=== About this exercise ===
A single figure is the whole answer: the number of lines in the records that contain "Prompt".

Plain-text document sources
+++
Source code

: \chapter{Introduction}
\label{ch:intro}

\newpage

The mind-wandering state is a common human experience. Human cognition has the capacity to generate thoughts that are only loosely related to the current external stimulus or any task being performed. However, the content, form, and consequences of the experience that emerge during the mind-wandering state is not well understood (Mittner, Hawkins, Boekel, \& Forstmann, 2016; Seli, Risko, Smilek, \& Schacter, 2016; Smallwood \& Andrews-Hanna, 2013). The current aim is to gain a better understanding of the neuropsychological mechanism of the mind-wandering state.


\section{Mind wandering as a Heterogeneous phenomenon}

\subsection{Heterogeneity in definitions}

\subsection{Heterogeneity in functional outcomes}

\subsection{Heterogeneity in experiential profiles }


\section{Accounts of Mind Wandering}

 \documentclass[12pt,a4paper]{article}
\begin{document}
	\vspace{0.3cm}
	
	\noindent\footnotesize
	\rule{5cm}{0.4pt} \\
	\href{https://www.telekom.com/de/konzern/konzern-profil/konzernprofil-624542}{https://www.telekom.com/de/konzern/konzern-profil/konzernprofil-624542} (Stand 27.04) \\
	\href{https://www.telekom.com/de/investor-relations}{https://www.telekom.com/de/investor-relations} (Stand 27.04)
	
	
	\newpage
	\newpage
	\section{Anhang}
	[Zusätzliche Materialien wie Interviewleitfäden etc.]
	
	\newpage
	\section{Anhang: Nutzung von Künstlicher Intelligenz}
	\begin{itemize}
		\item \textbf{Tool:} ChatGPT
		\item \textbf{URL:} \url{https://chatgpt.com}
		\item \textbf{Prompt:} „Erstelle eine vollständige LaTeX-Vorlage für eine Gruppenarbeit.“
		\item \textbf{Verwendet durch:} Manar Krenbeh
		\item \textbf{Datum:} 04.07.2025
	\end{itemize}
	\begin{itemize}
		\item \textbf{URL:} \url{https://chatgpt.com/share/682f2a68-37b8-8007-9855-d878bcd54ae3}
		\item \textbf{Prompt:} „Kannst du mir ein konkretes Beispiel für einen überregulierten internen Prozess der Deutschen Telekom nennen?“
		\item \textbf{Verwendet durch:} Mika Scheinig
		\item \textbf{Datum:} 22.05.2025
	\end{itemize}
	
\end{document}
+++
=== Answer to this exercise ===
2